_Directions_. Exactly how many lines below mention "России"? Answer with that number alone.
*** Opening Dataset excerpts ***
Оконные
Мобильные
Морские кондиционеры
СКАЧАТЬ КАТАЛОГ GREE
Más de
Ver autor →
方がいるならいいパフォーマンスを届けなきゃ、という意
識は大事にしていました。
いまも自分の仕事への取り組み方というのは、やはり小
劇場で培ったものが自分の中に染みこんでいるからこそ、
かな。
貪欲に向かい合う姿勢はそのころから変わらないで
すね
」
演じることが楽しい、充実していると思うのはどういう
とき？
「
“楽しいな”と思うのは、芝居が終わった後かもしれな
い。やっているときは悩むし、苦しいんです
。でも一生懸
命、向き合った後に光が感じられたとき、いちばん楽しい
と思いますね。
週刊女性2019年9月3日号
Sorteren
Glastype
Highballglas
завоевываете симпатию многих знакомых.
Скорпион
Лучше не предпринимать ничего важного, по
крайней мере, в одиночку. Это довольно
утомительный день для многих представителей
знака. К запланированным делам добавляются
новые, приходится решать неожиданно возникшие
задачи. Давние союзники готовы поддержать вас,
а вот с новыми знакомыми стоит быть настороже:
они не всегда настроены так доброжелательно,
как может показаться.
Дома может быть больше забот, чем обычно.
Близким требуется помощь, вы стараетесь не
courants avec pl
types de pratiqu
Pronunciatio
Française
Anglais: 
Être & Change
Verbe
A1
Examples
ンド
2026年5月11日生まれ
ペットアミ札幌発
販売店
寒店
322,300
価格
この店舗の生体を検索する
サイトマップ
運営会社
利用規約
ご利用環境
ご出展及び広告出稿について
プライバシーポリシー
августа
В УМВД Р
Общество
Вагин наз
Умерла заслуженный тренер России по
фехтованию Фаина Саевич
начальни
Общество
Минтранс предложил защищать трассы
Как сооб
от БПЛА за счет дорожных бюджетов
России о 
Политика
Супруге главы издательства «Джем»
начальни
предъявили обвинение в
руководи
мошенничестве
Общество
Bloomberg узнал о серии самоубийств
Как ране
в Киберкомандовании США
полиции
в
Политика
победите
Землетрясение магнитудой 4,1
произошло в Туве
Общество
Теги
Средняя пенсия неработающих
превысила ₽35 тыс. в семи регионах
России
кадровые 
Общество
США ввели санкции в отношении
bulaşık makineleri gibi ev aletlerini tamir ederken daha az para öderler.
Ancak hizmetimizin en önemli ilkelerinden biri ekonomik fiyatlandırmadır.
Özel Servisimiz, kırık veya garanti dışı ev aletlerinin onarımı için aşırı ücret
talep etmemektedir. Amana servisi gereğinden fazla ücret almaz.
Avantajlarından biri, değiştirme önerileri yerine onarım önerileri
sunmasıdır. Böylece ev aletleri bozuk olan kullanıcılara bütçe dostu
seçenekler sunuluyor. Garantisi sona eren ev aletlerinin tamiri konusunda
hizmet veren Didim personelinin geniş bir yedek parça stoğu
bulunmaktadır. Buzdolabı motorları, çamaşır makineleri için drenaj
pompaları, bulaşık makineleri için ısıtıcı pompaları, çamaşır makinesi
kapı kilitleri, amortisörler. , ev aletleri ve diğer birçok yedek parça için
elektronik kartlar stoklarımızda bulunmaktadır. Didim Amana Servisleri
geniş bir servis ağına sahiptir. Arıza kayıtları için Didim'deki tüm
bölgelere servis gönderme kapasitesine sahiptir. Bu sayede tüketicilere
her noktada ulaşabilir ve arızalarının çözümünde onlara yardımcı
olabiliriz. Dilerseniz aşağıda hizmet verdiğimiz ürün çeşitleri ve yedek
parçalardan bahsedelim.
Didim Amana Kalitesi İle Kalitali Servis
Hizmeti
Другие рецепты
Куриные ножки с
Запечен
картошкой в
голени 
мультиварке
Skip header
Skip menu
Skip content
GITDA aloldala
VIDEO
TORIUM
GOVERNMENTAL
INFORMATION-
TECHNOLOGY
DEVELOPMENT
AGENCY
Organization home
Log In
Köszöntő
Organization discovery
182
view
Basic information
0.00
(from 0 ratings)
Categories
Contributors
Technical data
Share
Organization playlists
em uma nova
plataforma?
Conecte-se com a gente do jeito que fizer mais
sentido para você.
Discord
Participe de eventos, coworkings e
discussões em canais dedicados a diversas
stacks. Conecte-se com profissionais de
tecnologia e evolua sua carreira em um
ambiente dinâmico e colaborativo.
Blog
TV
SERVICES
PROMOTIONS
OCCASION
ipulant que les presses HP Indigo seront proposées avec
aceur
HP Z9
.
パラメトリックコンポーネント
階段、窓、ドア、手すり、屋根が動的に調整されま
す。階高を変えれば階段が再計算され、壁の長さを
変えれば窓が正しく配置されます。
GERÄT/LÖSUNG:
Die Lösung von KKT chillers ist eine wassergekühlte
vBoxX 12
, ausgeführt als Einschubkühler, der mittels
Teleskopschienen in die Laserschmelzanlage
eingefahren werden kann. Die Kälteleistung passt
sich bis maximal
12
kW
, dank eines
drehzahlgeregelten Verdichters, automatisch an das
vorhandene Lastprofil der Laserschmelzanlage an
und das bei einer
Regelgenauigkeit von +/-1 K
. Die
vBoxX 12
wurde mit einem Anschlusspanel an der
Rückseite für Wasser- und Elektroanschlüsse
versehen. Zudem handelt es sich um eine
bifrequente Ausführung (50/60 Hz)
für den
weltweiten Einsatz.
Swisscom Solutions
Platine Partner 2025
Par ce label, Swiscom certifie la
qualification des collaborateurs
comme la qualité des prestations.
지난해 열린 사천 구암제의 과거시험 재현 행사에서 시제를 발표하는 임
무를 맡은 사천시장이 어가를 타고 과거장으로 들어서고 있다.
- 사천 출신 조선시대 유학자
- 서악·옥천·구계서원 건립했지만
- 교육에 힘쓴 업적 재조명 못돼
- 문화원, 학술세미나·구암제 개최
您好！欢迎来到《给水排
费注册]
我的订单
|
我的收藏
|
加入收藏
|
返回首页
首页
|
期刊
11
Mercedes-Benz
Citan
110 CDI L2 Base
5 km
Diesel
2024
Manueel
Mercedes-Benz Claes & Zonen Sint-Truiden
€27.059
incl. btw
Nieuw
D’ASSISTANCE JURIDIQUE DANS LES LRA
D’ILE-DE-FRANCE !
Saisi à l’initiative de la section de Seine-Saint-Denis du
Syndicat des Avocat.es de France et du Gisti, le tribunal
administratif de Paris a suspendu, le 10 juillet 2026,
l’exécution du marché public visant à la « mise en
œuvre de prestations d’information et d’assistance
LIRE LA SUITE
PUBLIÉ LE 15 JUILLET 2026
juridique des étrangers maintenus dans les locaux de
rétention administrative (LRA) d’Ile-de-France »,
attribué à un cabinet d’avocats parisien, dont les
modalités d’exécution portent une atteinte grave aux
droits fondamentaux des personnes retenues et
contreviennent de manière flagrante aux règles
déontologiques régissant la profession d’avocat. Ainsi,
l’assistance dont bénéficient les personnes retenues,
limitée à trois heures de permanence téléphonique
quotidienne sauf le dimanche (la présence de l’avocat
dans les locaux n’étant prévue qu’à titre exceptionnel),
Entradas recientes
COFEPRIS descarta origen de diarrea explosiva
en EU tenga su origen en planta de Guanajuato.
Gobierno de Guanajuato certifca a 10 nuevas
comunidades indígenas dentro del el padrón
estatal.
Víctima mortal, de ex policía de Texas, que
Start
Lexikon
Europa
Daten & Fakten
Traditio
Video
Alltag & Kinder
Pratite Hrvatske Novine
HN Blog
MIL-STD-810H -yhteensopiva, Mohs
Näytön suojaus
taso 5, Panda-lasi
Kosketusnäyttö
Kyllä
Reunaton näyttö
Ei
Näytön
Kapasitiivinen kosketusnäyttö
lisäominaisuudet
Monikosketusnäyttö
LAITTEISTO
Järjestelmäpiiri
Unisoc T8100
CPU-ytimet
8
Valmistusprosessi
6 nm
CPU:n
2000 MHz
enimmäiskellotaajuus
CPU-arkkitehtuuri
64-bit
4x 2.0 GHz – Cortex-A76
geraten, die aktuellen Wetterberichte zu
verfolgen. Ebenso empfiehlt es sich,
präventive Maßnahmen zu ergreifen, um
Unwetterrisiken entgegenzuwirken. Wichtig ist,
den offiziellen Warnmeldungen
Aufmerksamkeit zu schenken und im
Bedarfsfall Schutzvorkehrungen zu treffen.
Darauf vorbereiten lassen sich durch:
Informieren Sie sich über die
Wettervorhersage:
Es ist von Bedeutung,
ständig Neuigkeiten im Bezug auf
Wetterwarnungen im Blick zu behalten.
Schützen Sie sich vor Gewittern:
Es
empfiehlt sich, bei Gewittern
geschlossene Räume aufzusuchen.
*** Closing Dataset excerpts ***
_Problem solution_. 3